Decision Tree — Interview¶

← Back

These questions are taken from real Go-heavy interview rotations: backend systems at infrastructure shops, observability vendors, exchange engines, container platforms. The pattern is always the same: the interviewer describes a small task in two or three sentences, and you have ten to twenty seconds to name the primitive and another minute to defend the choice. A wrong defense is more disqualifying than a wrong answer — picking a mutex when a channel is cleaner is forgivable; picking a channel and claiming it is "thread-safe by virtue of message passing" without explaining what that means is not.

For each question, the model answer below names the primitive, the reason, and the alternative an interviewer might push back with.

Counter and flag scenarios¶

Q1. "Count the number of bytes processed by a fleet of worker goroutines. The total is read by a metrics goroutine every second."¶

Primitive: atomic.Int64.

Why: Single 64-bit value, one operation (add) from many writers, one operation (load) from one reader. Atomic Add and Load are wait-free; mutex would force every writer to serialize on a single hot lock and a buffered-channel-of-deltas would add allocation and a goroutine for no benefit.

Push-back: "What if I need to reset it to zero atomically each second?" Use Swap(0) to read-and-reset in a single operation; do not use Load followed by Store(0) because that loses any increments that landed between the two.

Q2. "A goroutine sets a `shutdown` flag; many other goroutines check it in their hot loop."¶

Primitive: chan struct{} closed by the setter, with <-done (non-blocking via select) checked by the consumers.

Why: Channel close is broadcast — every consumer sees it, no matter how many. atomic.Bool works for the flag itself, but the moment one consumer also wants to wait for shutdown rather than poll, you need a channel anyway. Combining both is worse than picking the channel from the start.

Push-back: "What about context.Context?" ctx.Done() is the channel, wrapped. In a production codebase the answer is almost always context, not a raw channel — but the underlying primitive is the channel close.
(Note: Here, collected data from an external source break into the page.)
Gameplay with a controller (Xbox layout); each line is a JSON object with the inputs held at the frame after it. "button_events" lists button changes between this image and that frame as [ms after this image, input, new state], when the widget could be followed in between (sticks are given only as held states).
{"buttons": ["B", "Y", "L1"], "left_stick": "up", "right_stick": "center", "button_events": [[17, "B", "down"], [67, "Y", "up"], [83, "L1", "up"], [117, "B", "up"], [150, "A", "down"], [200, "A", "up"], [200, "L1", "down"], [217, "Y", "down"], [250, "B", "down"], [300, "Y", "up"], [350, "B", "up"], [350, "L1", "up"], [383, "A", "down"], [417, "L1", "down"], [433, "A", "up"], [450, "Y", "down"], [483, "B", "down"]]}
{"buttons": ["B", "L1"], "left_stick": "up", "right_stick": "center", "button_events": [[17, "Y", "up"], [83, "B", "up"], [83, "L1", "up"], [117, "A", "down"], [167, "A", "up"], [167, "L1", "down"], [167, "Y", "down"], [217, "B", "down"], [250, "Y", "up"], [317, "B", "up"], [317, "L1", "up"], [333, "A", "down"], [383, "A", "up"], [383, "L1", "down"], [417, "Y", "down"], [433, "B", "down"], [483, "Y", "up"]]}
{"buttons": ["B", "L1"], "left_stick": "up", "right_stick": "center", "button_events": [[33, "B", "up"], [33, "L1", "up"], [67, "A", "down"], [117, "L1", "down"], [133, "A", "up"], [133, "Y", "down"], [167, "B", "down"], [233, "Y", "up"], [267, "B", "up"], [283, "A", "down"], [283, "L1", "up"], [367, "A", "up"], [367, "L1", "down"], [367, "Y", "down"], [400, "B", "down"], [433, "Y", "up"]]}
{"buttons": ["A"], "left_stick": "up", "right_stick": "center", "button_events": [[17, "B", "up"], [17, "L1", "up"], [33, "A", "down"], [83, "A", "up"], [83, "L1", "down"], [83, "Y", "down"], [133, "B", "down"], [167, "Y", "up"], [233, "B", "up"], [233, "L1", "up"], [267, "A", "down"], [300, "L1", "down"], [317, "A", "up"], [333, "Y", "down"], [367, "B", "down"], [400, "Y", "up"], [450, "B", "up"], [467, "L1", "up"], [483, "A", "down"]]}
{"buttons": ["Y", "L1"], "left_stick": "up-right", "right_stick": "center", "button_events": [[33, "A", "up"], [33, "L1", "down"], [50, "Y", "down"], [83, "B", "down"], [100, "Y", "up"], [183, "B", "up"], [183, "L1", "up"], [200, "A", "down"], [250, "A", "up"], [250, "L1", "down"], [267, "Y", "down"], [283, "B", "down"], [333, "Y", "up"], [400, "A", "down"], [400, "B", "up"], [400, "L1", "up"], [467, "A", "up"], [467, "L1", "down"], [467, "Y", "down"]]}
Q3. "Track the maximum latency observed across a request burst."¶

Primitive: atomic.Int64 with a CAS loop.

Why: The update is "load current max, compare with my sample, if larger swap in." That is the textbook CAS pattern. A mutex works but adds 50–100 ns of contention per sample; the CAS retries are essentially free when concurrent writers rarely collide.

for {
    cur := maxLatency.Load()
    if sample <= cur {
        break
    }
    if maxLatency.CompareAndSwap(cur, sample) {
        break
    }
}

Push-back: "Wouldn't a sync.Mutex be simpler?" Yes, by two lines. Benchmark it. Under sustained contention CAS wins; under cold contention they tie. The CAS form is also the only one that scales to a histogram of percentiles without rewriting.

Fan-out and fan-in scenarios¶

Q4. "Process a slice of 10,000 URLs in parallel with at most 50 in flight, return the first error."¶

Primitive: errgroup.Group with SetLimit(50).

Why: Three requirements in one sentence — bounded parallelism, error short-circuit, wait for completion. errgroup is the only primitive in the standard library family that gives all three. Anything else is a hand-roll.

g, ctx := errgroup.WithContext(ctx)
g.SetLimit(50)
for _, u := range urls {
    u := u
    g.Go(func() error { return fetch(ctx, u) })
}
return g.Wait()

Push-back: "Why not a buffered channel of tokens plus a WaitGroup?" That is what errgroup.SetLimit does under the hood, plus error short-circuit, plus context cancellation. Reimplementing it by hand is what a junior engineer does to demonstrate understanding; in production code you cite the package.

Q5. "Fan in from 10 goroutines, each producing roughly 1000 events, into a single consumer that writes to a file."¶

Primitive: A single shared chan Event (buffered, maybe 1024) plus a sync.WaitGroup for producer completion, then close.

Why: Channels collapse N producers into 1 consumer without any extra logic. The WaitGroup tells the closer that all producers are done so the consumer can drain and exit.

events := make(chan Event, 1024)
var wg sync.WaitGroup
for i := 0; i < 10; i++ {
    wg.Add(1)
    go func() {
        defer wg.Done()
        for _, e := range produce() {
            events <- e
        }
    }()
}
go func() { wg.Wait(); close(events) }()
for e := range events {
    writeToFile(e)
}

Push-back: "What if writing to the file blocks?" Then the channel buffer fills and producers back-pressure. That is the correct behavior — better than dropping events or growing an unbounded queue.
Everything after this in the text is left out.